In a video that went viral just last month, a teenager in Utah named Caleb Johnson, shaves his head to show his zig-zag scar, his reminder of the day his life changed forever.
On November 22, 2000, he and his family were in a horrible car crash in McKinney. Caleb was only 13 months old. He and his four brothers and sisters survived. Their parents did not.
Now, 17 years later, Caleb, who suffered a traumatic brain injury, wanted to find the nurse who found a way to save a dying child, by putting the medication he needed, directly into the marrow of his leg.
The search brought him to Medical City McKinney. And when he walked in the door with his brothers and sisters, the nurses were waiting.
"You're a lot bigger," a nurse laughed.
He gave them each a collection of photos, and thank you's.

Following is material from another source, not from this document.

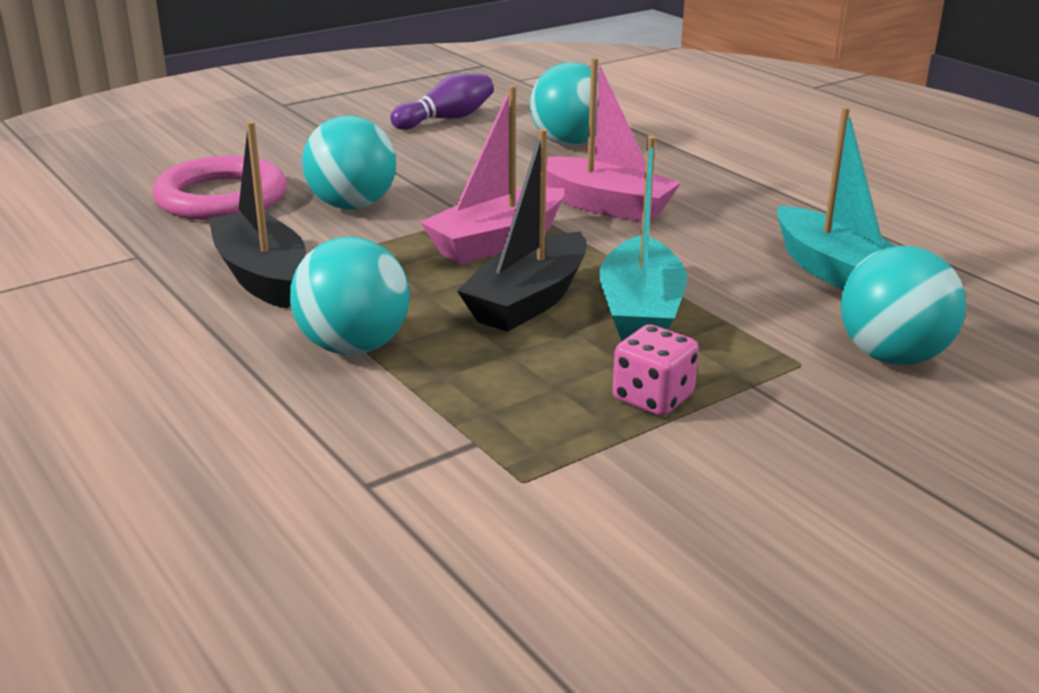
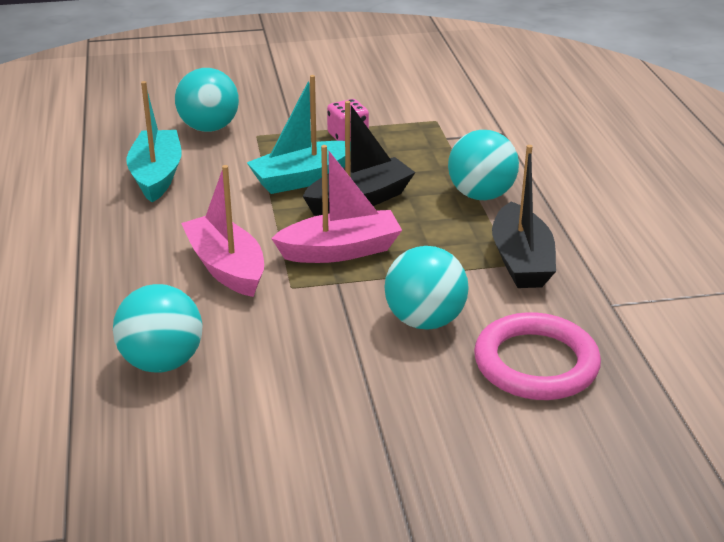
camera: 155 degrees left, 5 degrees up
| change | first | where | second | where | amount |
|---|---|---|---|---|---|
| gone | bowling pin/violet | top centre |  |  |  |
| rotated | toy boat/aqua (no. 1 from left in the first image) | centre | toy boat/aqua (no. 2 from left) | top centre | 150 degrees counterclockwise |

All the right words he could find.
"The words are not enough, but here they are anyway, thank you," he said.
"I think part of the incredible thing about this whole experience is to realize that you guys remembered us too," another nurse said.
"I felt like a call or a letter wasn't good enough," Caleb said.
Later in the afternoon, Caleb would also get to meet the Children's Hospital surgeon who saved him with that zig-zag scar.
He would not get to meet the nurse he as looking for. Her name was Dennie Miller. She died 10 years ago. Her coworkers felt like she was there too.
"She would be just in the moment. She would relish this. She would love it. Well, she's got a good seat I'm sure. She's watching down on us I know," a nurse said.
"I just felt loved in a way, that they just that they cared so much for me and were going to do anything to make sure I had everything I needed," a sister, Kirsten Moody said.
"Every single Thanksgiving I have thought about this family. So I would say the bond started immediately," Shelly Morris, a nurse at Medical City McKinney.
The bond still lives, all these years later, even if Caleb can't quite explain it.
"I don't know how to put this in words, but yeah, it's really cool," Caleb said.
But then again no words were needed. His trip back to McKinney to say thank you spoke loudly enough on its own.